I know more than most RN's in my state because I help OHSU with info on the geriatric population, and I also work with EMS closely! I find these choices on life sustaining treatment to be the largest gap in communication for all concerned!

It would be an awesome informative piece for your education and school! Heck..I chose it, aced the debate and report for senior RN school...and many nurses come to me or my hubby for the latest in POLST information! I am very proud to be a part of that!

Read the actual POLST form...it has changed..it is so cool! It defines the different options so much better than one a year ago! I am sure it would be of great benifit and info for you...even if your state doesn't adhere to it (or since you are millitary...your millitary organization...hubby and I were Navy).

If you have any questions or want to hear of some stories where this POLST went right or wrong for your research...give me a private message! I have many stories...most thank GOD turned out a okay despite the communication breakdowns! I also have some heart warming stories as well :)

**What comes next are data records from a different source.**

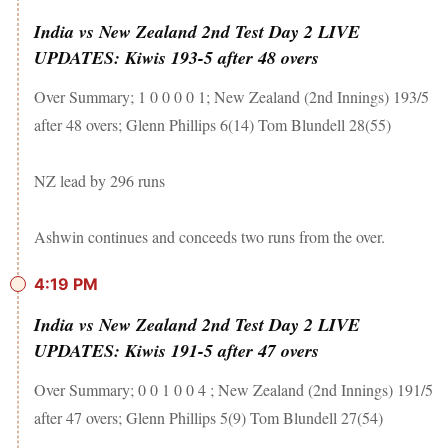
India vs New Zealand 2nd Test Day 2 LIVE
UPDATES: Kiwis 193-5 after 48 overs
Over Summary; 1 0 0 0 0 1; New Zealand (2nd Innings) 193/5
after 48 overs; Glenn Phillips 6(14) Tom Blundell 28(55)
NZ lead by 296 runs
Ashwin continues and conceeds two runs from the over.
4:19 PM
India vs New Zealand 2nd Test Day 2 LIVE
UPDATES: Kiwis 191-5 after 47 overs
Over Summary; 0 0 1 0 0 4 ; New Zealand (2nd Innings) 191/5
after 47 overs; Glenn Phillips 5(9) Tom Blundell 27(54)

Specializes in Education, Acute, Med/Surg, Tele, etc.

Oh heck..example! Had a lady with severe asthma fall down and wasn't breathing. I chose to start CPR efforts because at the time no DNR's were in patients rooms (they are now!). THe caregiver ran to get the chart and found she was a DNR! Now, before you all go "oops!"....she had a heartbeat! I can only honor a DNR if they are pulseless and apenic...so I was in the clear!!!!!!

Got her back with mouth to mouth and sternal rubs really...which amazed me...and didn't have to go to invasive (since she was a serious asthmatic I was dumbfounded!). Paramedics came and took her to the ER, she stayed three days..and lived with no complications!!!!!! YEAH!!!!!

THen we found out...her family, who is her POA medically and financialy had NO IDEA she had a DNR, and in fact they are a subsect of the Quakers and do not believe in DNR! Someone dropped the ball...Polst filled out wrong....so I was in the right all along and the POLST was changed! WHEWWWWWWWWW!!!!!!

They still call me their hero, and send me home made pies, flowers from their garden, and other county gifts that are so great...even though I told them not too..LOL! OH I love those folks, and so glad I helped..if it wasn't me being the nurse that day...well...she would have died, I have no doubt because despite my teaching..the other nurses feel DNR means DO NOTHING...grrrrrrrrrrrrrrrrr!!!!!!!!!!